Suzuka Mempool Horizontal Scaling #341

l-monninger · 2024-08-12T14:16:05Z

l-monninger
Aug 12, 2024

Summary

The mempool has been a consistent source of failure for the Suzuka Full Node. However, it may be possible to horizontally scale without drastic modifications. How do we do this?

Below are some initial suggestions.

Just Add More Full Nodes

The architecture is already such that each full node provides a horizontal scaling benefit on transaction ingress. That is, each full node will run its own mempool and independently be able to validate transactions, pipe them into blocks, and propose those blocks to the DA. The only issue with this, is that these nodes are not particularly inexpensive to operate.

Light and Proxy Nodes

Assume the following requirements:

We must still serve a complete Aptos API with consistent state at each node.
This includes handling transaction ingress via a compliant mempool API.

The second of these requirements makes this especially tricky because full transaction validation requires a view into Aptos state via the DB context. That is, we would need to still have full execution state. The only way to make this lighter would this be to perform state synchronization. As has been proposed in RFC17 this can involve into more complete light nodes.
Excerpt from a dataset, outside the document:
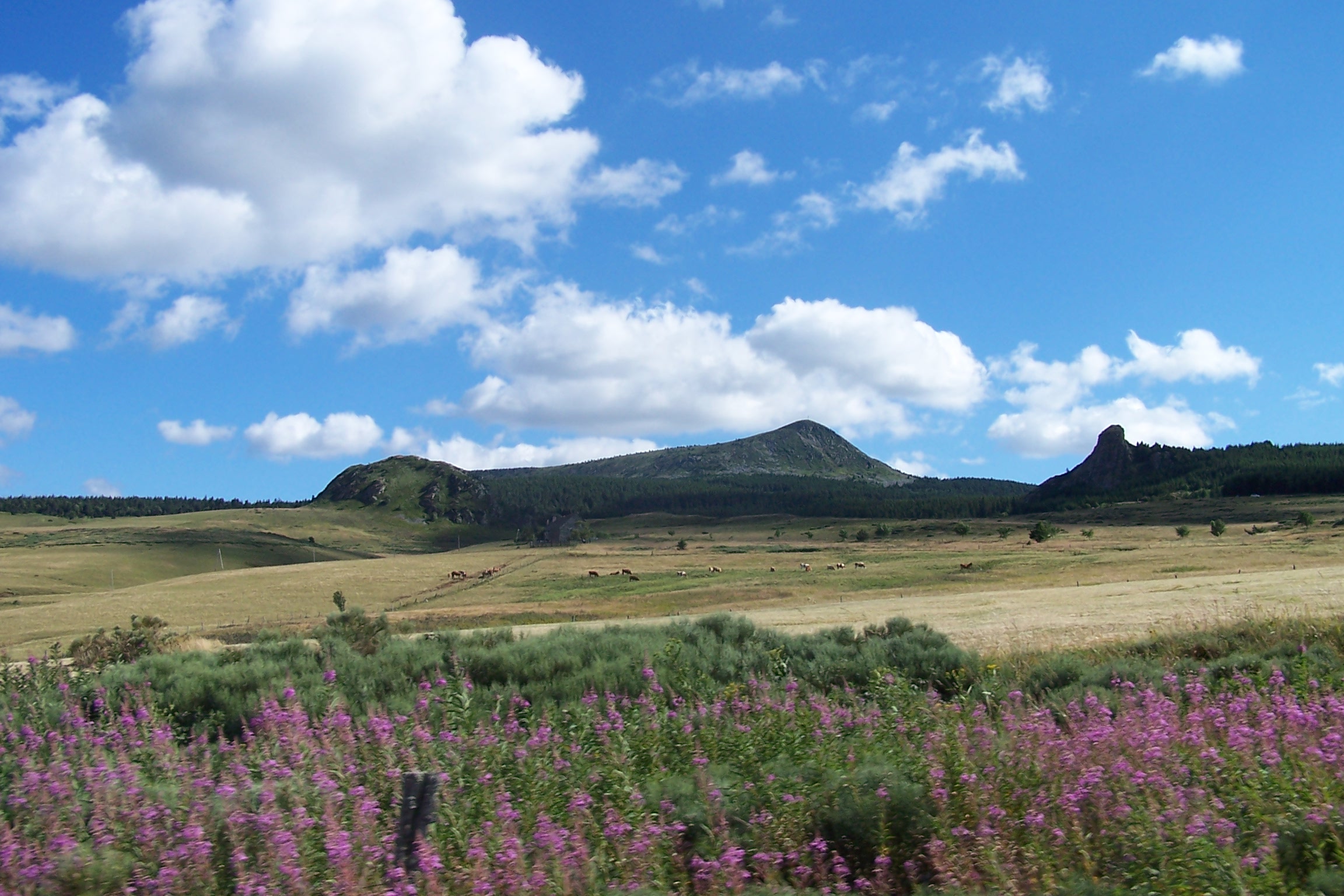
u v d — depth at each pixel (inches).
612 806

With the synchronization in place, we could then remove the cost of execution and actual database writes--instead serving an Aptos API based on synchronized state in all places except for the mempool.

Concurrent Hash Map

The Aptos mempool API relies on two patterns which are not ideal for mempool throughput:

Submissions and requests for confirmation flow via the same channel.
The underlying HashMap used for transcation_by_hash does not enable concurrent reads. We for example, currently pass along one mutable reference into a processing loop.

To better scale the mempool, we could:

Refactor to effeciently split submissions and confirmations into separate channels.
Use an underlying concurrent_hash_map to process submissions and requests for confirmation simultaneously.

We may be able to re-evaluate our usage of the Aptos mempool to determine whether we actually need to rely on it. Currently, we use it for transaction validation while the actual block building reads from a pipe which doesn't rely on mempool internals.

At best, we would expect performance to increase by a multiple of the cores.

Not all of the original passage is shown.